Take everything we’ve discussed thus far and add an unbelievable dose of pressure on top. He probably placed most of the pressure on himself to maintain his star status, but we have to imagine that he felt pressure from the family to maintain the lifestyle. Add to that, the pressure of having someone like Johnny Carson as a private investor. Having Carson on board was probably a boon in the beginning, as all DeLorean had to say was, “Carson’s on board,” to entice future investors. That line alone, probably quintupled his investments. When matters go awry, as they did for DeLorean, he likely feared Carson using his late-night show to exact revenge. Coupled with all that, was the idea that Britain invested $140 million, and DeLorean had the economy of Northern Ireland counting on his success. That unbelievable amount of pressure might have played a role in John DeLorean eventually doing what he did. 
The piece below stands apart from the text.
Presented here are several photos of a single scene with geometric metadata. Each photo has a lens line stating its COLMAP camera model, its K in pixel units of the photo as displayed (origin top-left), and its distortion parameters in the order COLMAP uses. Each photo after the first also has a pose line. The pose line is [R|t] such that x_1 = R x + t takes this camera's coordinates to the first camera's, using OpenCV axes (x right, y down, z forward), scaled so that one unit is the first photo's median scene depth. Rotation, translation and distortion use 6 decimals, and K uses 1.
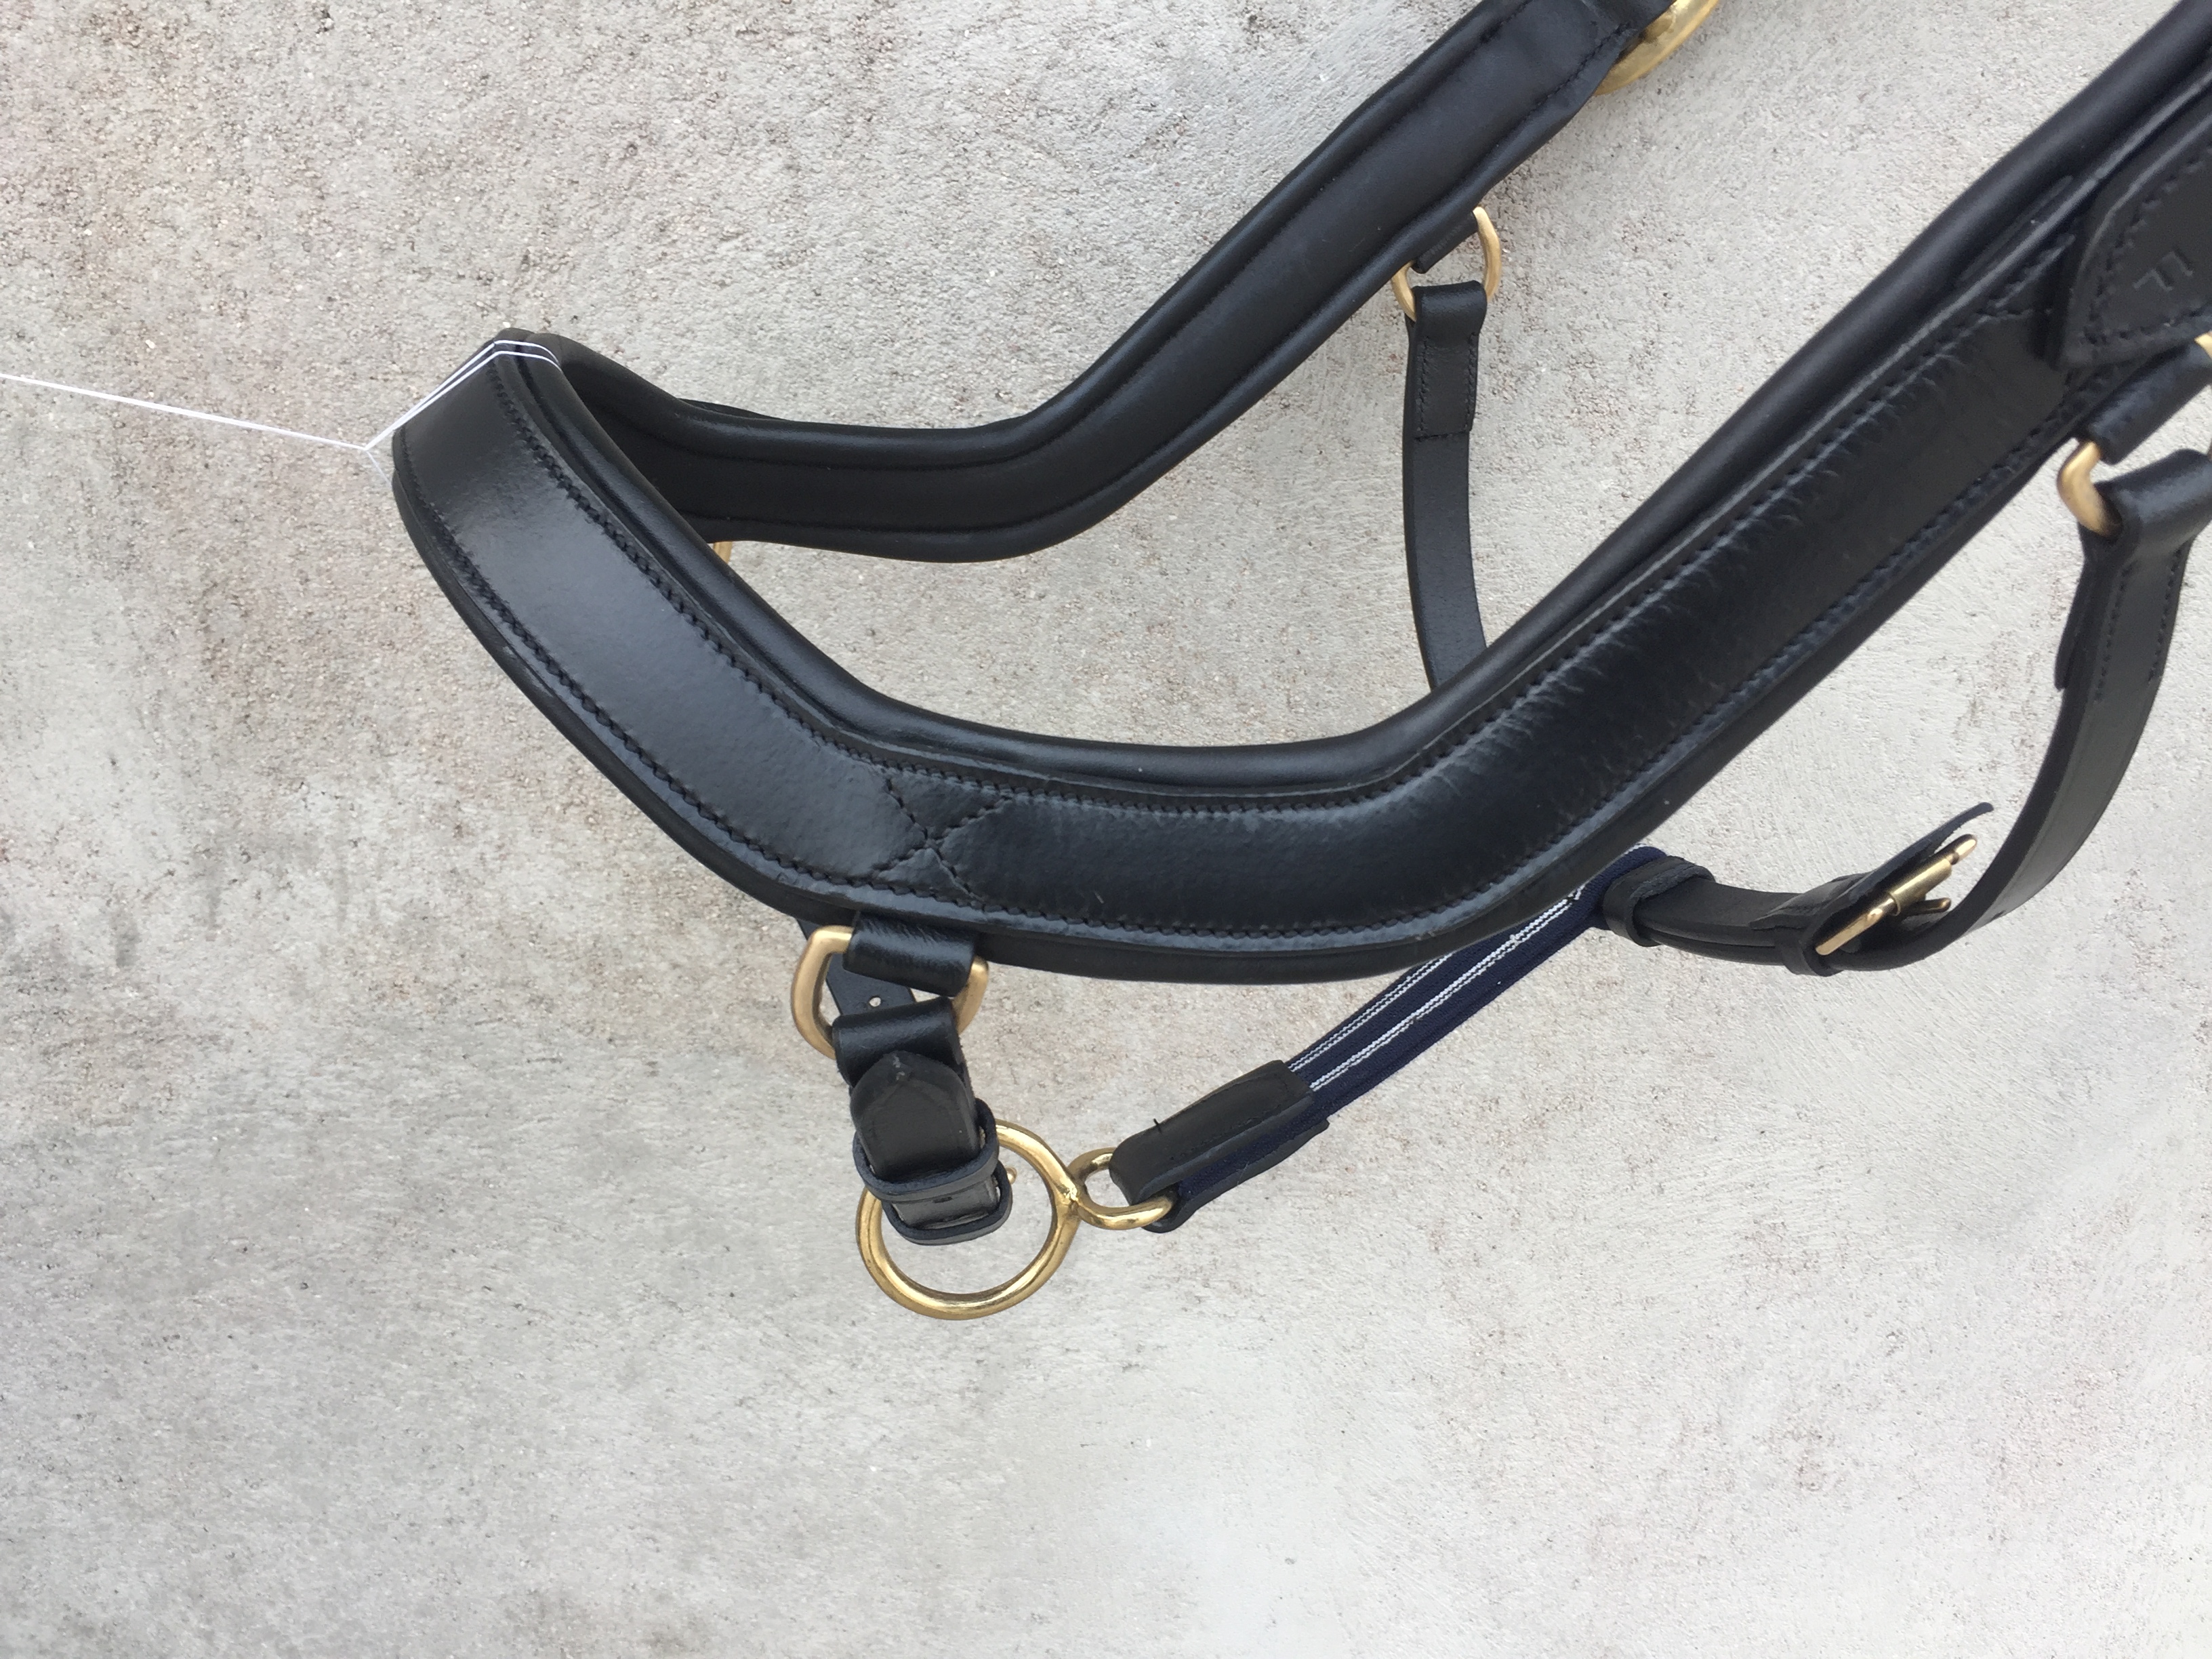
lens RADIAL K [[1883.5, 0, 1094.9], [0, 1883.5, 841.3], [0, 0, 1]] dist [0.047659, -0.091683]
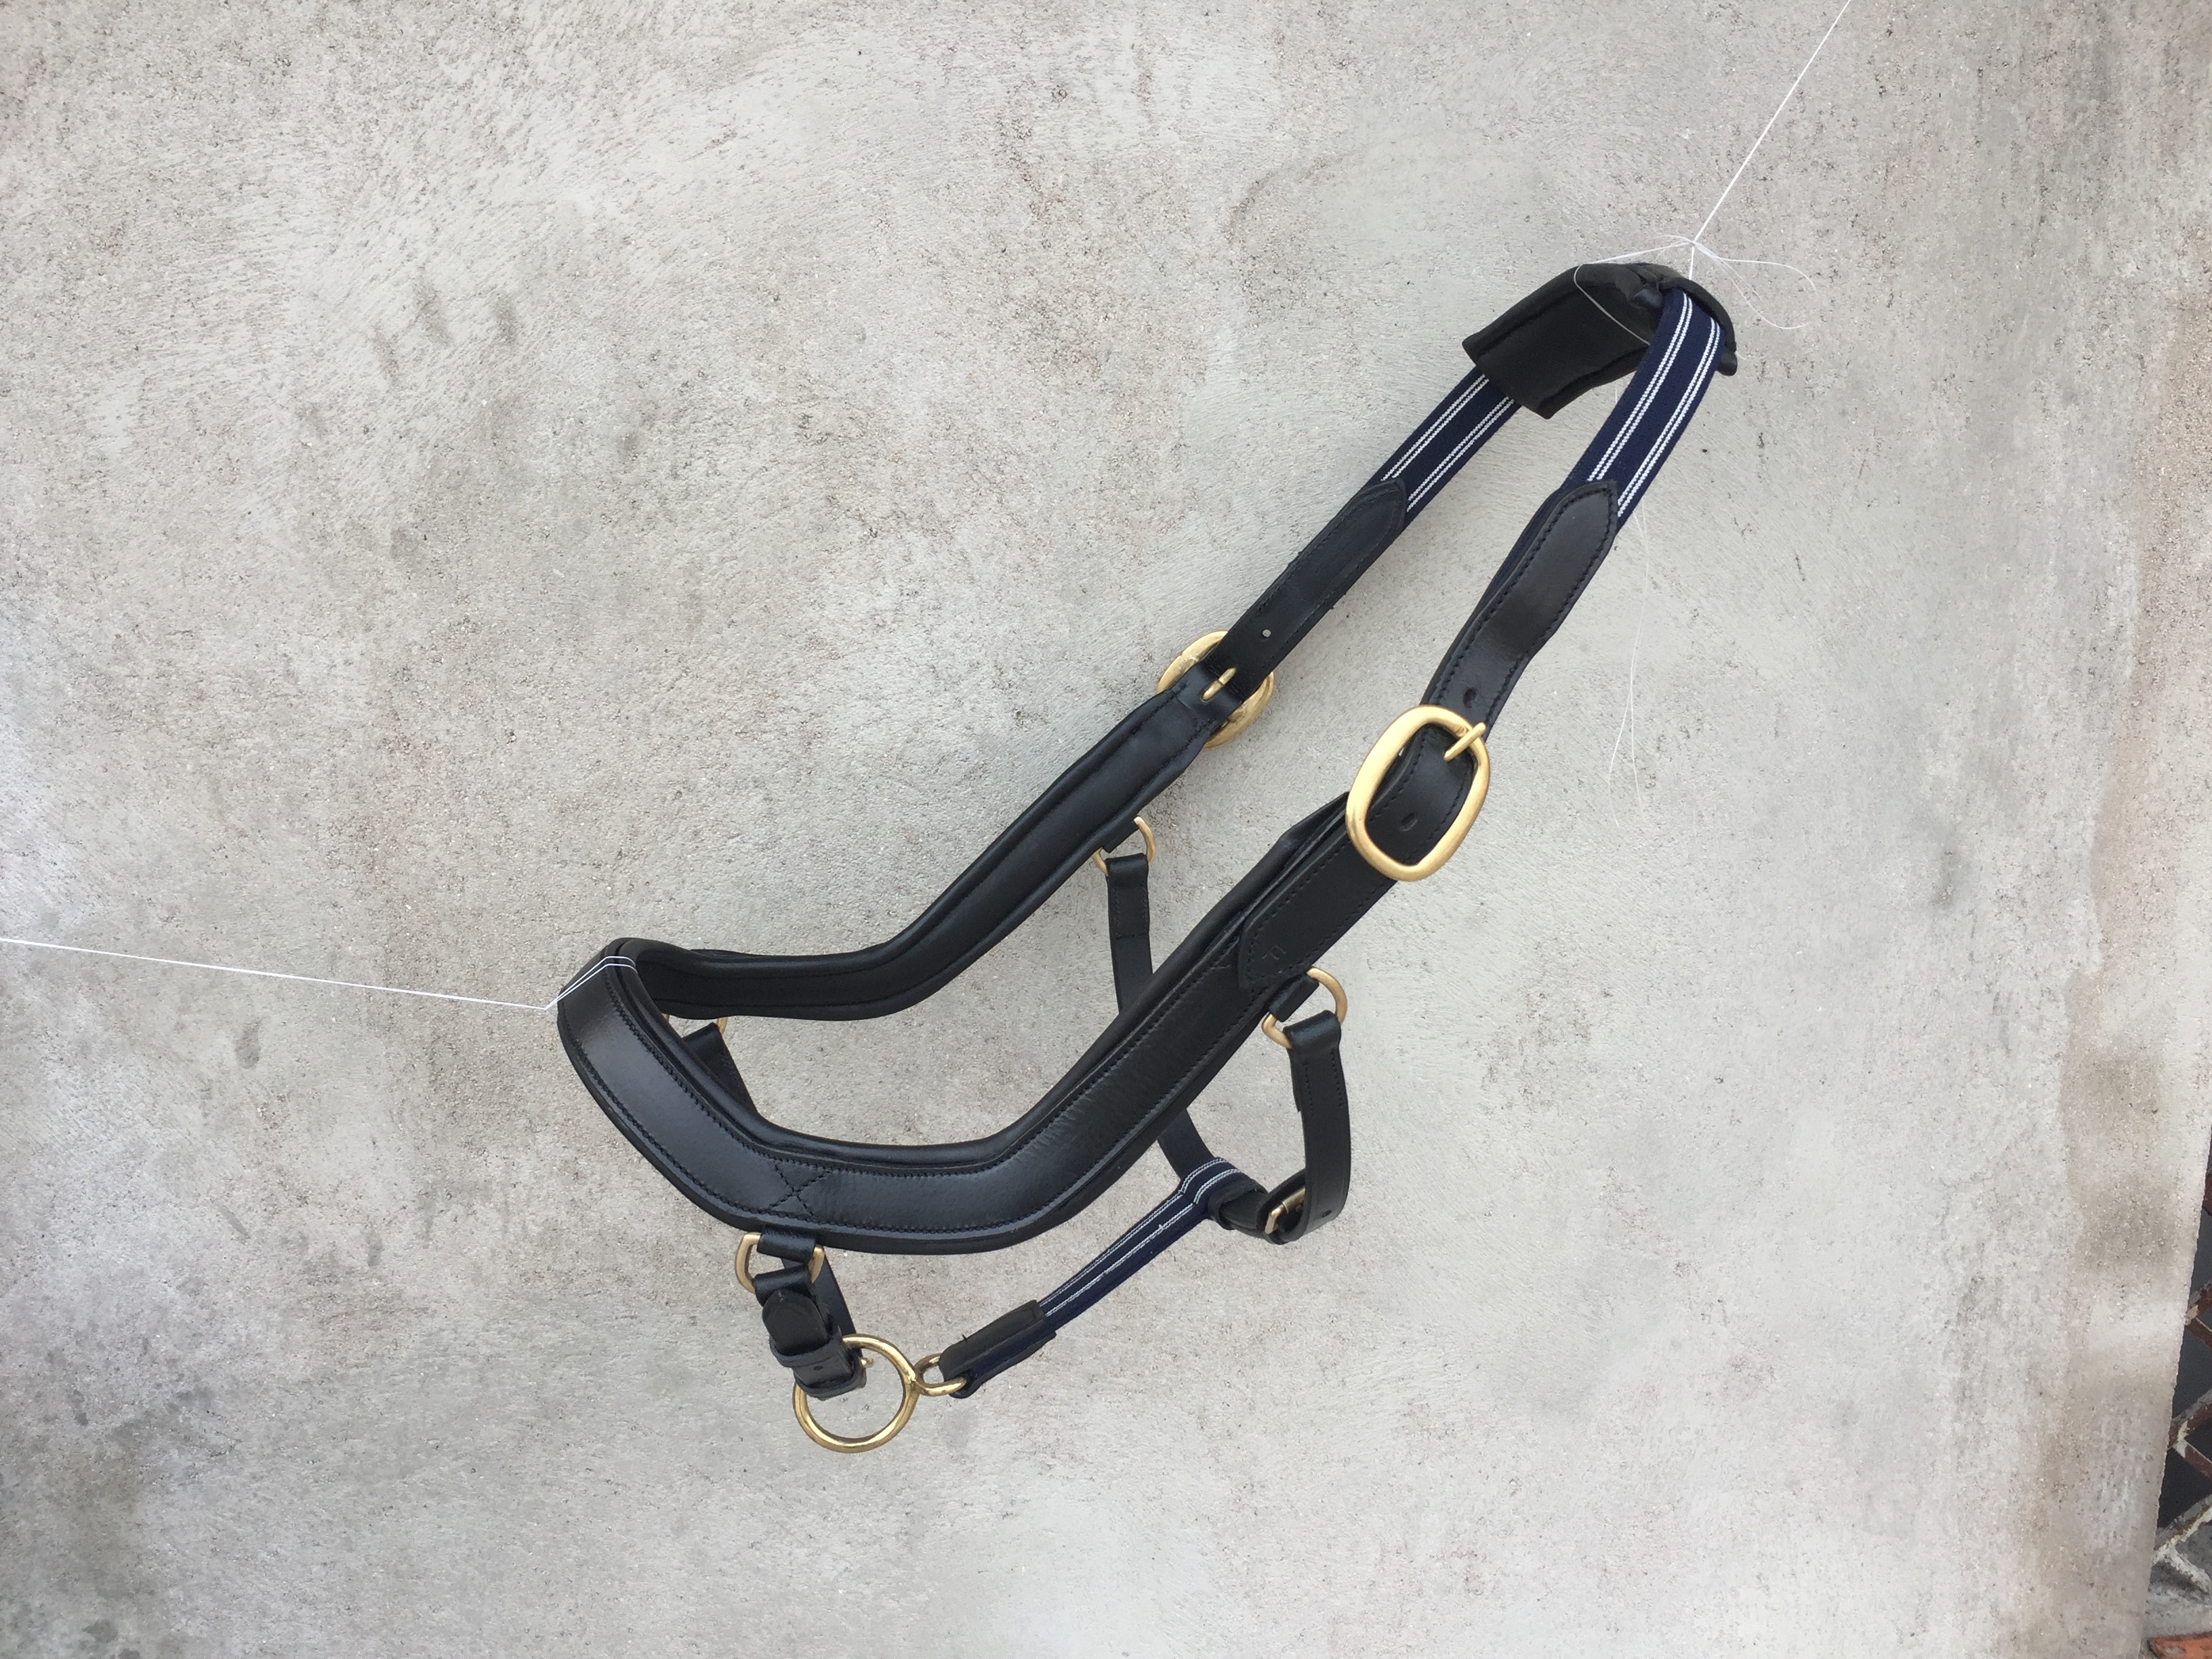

The final truth is we’ll never know why DeLorean did what he did, but the otherwise unwatchable movie Game Change served up a quote that sums John DeLorean up well. When speaking of why presidential candidate John McCain does what he does to try to have even his most ardent adversaries love him, his campaign adviser says, “If we could explain why they do the things they do, we’d probably have more of them.”

Is it possible that John Zachary DeLorean was the equivalent of an early 20th Century huckster? Of course it’s possible, but I don’t see how anyone can approach the full story of DeLorean’s career, with an open mind, and walk away thinking it’s probable that he stepped out of the offices of GM set to defraud the world.

When I watched Framing DeLorean, I did not see the main character as a malevolent Oliver Stone character. I saw a Coen Brothers character. I saw a plot that involves a man falling prey to a series of actions and reactions that could’ve been avoided if he just did that one now frustrating thing that could’ve solved the problem early on.